US-based Uighur rights activist Rushan Abbas rose to prominence in 2019 when his sister disappeared in Xinjiang province. From then on, he doubled his efforts and a new one was created Campaign for Uighurs gathered the efforts of thousands of people to mention the plight of the Uighurs in China, while trying to find out about his sister’s whereabouts.
Its history, as well as the oppression of its ethnic minorities, is depicted in Looking for my brother, a documentary film directed by Jawad Mir, a Pakistani-born filmmaker based in Canada. This Monday, at 3.30pm, the two will be in Lisbon, at the Catholic University’s Faculty of Human Sciences, for a film screening and available to answer questions from the public, as leader of the Uygur World Congress Abdulhakim Idris.
Abbas’s role was crucial in making America aware of Beijing’s policies towards its people, which some classify as genocide, and which involve the creation of concentration camps (the regime calls them re-education camps), where the Uighurs suffer. all kinds of abuse.
Rushan Abbas was heard more than once in the US Congress, which passed the Forced Labor Prevention Act, which prohibits imports of products from the Chinese territory.

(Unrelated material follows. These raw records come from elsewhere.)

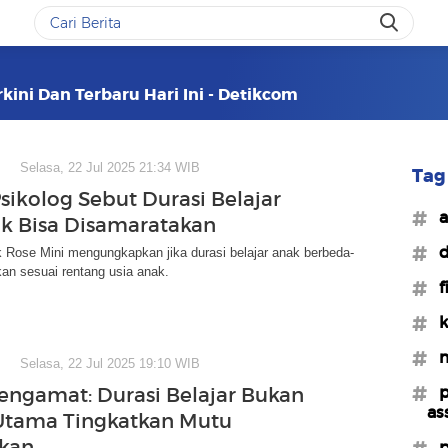
rkini Dan Terbaru Hari Ini - Detikcom
Selasa, 22 Jul 2025 21:34 WIB
Tag 
Psikolog Sebut Durasi Belajar
#a
k Bisa Disamaratakan
#d
 Rose Mini mengungkapkan jika durasi belajar anak berbeda-
kan sesuai rentang usia anak.
#f
#k
#m
Selasa, 22 Jul 2025 19:10 WIB
#p
engamat: Durasi Belajar Bukan
as
Utama Tingkatkan Mutu
kan
#p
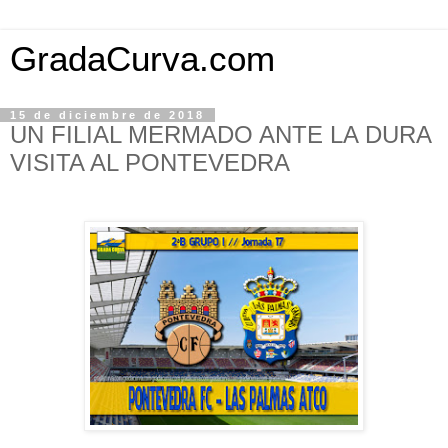
GradaCurva.com
15 de diciembre de 2018
UN FILIAL MERMADO ANTE LA DURA
VISITA AL PONTEVEDRA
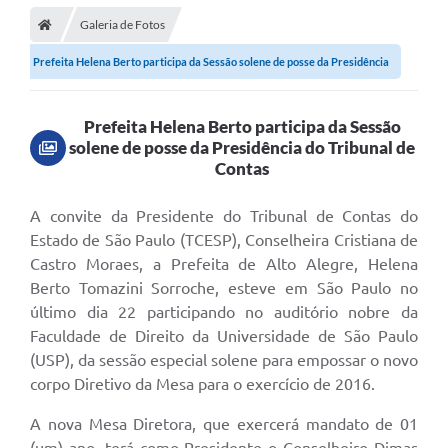
Galeria de Fotos
Prefeita Helena Berto participa da Sessão solene de posse da Presidência
do...
Prefeita Helena Berto participa da Sessão
solene de posse da Presidência do Tribunal de
Contas
A convite da Presidente do Tribunal de Contas do
Estado de São Paulo (TCESP), Conselheira Cristiana de
Castro Moraes, a Prefeita de Alto Alegre, Helena
Berto Tomazini Sorroche, esteve em São Paulo no
último dia 22 participando no auditório nobre da
Faculdade de Direito da Universidade de São Paulo
(USP), da sessão especial solene para empossar o novo
corpo Diretivo da Mesa para o exercício de 2016.
A nova Mesa Diretora, que exercerá mandato de 01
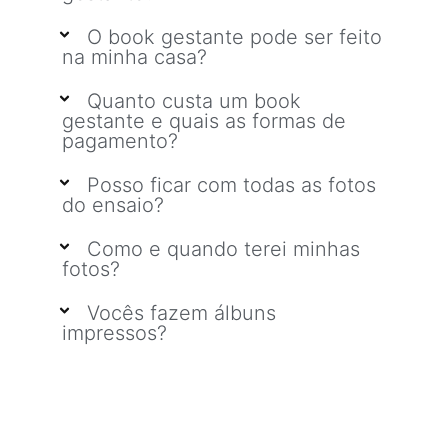
O book gestante pode ser feito
na minha casa?
Quanto custa um book
gestante e quais as formas de
pagamento?
Posso ficar com todas as fotos
do ensaio?
Como e quando terei minhas
fotos?
Vocês fazem álbuns
impressos?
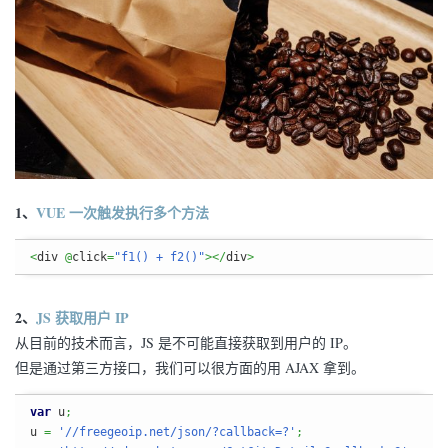
1、
VUE 一次触发执行多个方法
<
div 
@
click
=
"f1() + f2()"
></
div
>
2、
JS 获取用户 IP
从目前的技术而言，JS 是不可能直接获取到用户的 IP。
但是通过第三方接口，我们可以很方面的用 AJAX 拿到。
var
 u
;
u 
=
'//freegeoip.net/json/?callback=?'
;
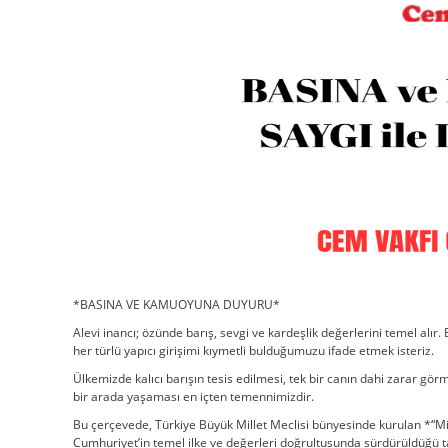
*BASINA VE KAMUOYUNA DUYURU*
Alevi inancı; özünde barış, sevgi ve kardeşlik değerlerini temel a
her türlü yapıcı girişimi kıymetli bulduğumuzu ifade etmek isteriz.
Ülkemizde kalıcı barışın tesis edilmesi, tek bir canın dahi zarar gö
bir arada yaşaması en içten temennimizdir.
Bu çerçevede, Türkiye Büyük Millet Meclisi bünyesinde kurulan *“M
Cumhuriyet’in temel ilke ve değerleri doğrultusunda sürdürüldüğü ta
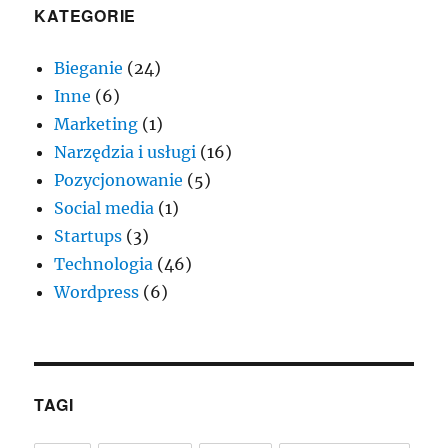
KATEGORIE
Bieganie
(24)
Inne
(6)
Marketing
(1)
Narzędzia i usługi
(16)
Pozycjonowanie
(5)
Social media
(1)
Startups
(3)
Technologia
(46)
Wordpress
(6)
TAGI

The UN High Commissioner for Human Rights Michelle Bachelet resigned from her post earlier this month with the publication of a report condemning China for “serious human rights abuses in the context of implementing the government’s counterterrorism and anti-terrorism strategy.” other Muslim religious minorities and said he had been under “tremendous pressure” not to release the report.